# Single handle or double handle tugs?



## NYCgsd (Apr 23, 2016)

Hi, have a 14 week old pup here. Want to get a nice tug for her (tore through the cheap store bought ones). I have been looking at single handle and double handle ones, which ones are better and why? Also was looking at a mini bite pillow. I usually make my own toys (tie rags to shoe laces, and then to brooms, stuff like that) but she goes through them in a couple of days. 
I have found that playing tug is even better than training her with treats, unless the treat is cheese:grin2:

Any help would be greatly appreciated.


----------



## Castlemaid (Jun 29, 2006)

Neither one is better - it's a matter of preference, and it's a matter what you are working on in bite-work development. If you are just looking for a sturdy tug that will last a bit longer than the ones you have been using, it does not matter at all how many handles the tug has. 

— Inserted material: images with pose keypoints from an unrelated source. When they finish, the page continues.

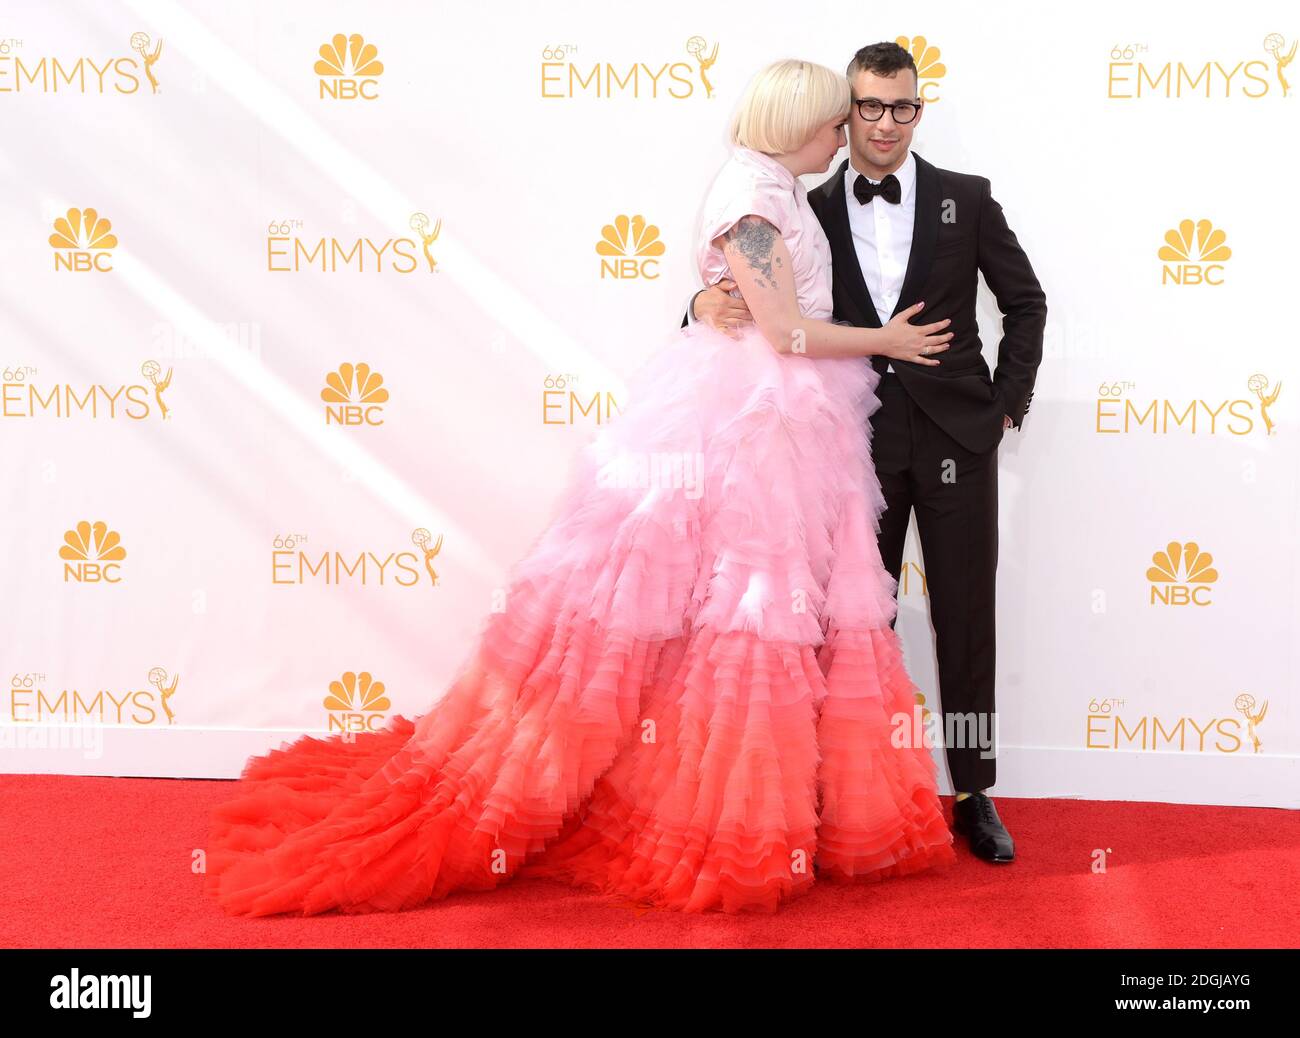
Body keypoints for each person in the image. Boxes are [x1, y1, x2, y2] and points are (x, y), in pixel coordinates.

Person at [201, 58, 958, 918]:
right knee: (734, 610)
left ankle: (741, 806)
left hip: (777, 419)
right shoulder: (753, 198)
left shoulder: (768, 187)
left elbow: (760, 308)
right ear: (800, 125)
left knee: (733, 617)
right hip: (751, 420)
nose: (843, 137)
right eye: (834, 124)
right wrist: (886, 341)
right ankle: (713, 819)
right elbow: (783, 331)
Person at [689, 42, 1047, 863]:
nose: (886, 123)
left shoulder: (967, 199)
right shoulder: (798, 202)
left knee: (966, 618)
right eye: (870, 107)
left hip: (961, 439)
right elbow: (760, 290)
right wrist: (701, 301)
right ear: (844, 113)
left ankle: (973, 790)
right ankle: (846, 794)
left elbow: (1025, 305)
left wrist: (1003, 408)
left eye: (904, 107)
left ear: (921, 111)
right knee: (855, 626)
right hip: (853, 441)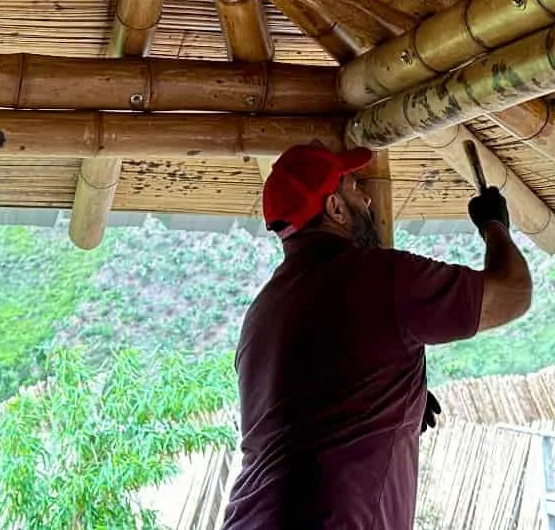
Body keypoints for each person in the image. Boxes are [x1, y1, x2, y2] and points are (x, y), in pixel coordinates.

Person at [221, 143, 533, 529]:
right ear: (335, 208)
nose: (368, 198)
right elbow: (512, 294)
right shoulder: (379, 277)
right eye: (354, 188)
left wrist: (399, 393)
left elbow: (312, 403)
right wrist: (494, 226)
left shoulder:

They will get destroyed if you leave them with your pup unupervised if your pup is a chewer. Should last a long long time if you only take them out for a game of tug, then put them away for safe-keeping afterwards.


----------



## Jax08 (Feb 13, 2009)

double handled is easier for me because I want him pulling straight back. They both prefer the gappay black, or red, ones. Not so much the jute material tug.


----------



## NYCgsd (Apr 23, 2016)

Jax08 said:


> double handled is easier for me because I want him pulling straight back. They both prefer the gappay black, or red, ones. Not so much the jute material tug.





Castlemaid said:


> Neither one is better - it's a matter of preference, and it's a matter what you are working on in bite-work development. If you are just looking for a sturdy tug that will last a bit longer than the ones you have been using, it does not matter at all how many handles the tug has.
> 
> They will get destroyed if you leave them with your pup unupervised if your pup is a chewer. Should last a long long time if you only take them out for a game of tug, then put them away for safe-keeping afterwards.



Ok, I think the double handle will be easier to handle. What about the small bite pillows? and the ball on a rope toys?


----------



## wolfy dog (Aug 1, 2012)

I prefer the double handle ones when the dog gets stronger. It is easier for them to pull and you can aim better to avoid an accidental "tug" on your bare skin (!!!).
For a young pup I use both.


----------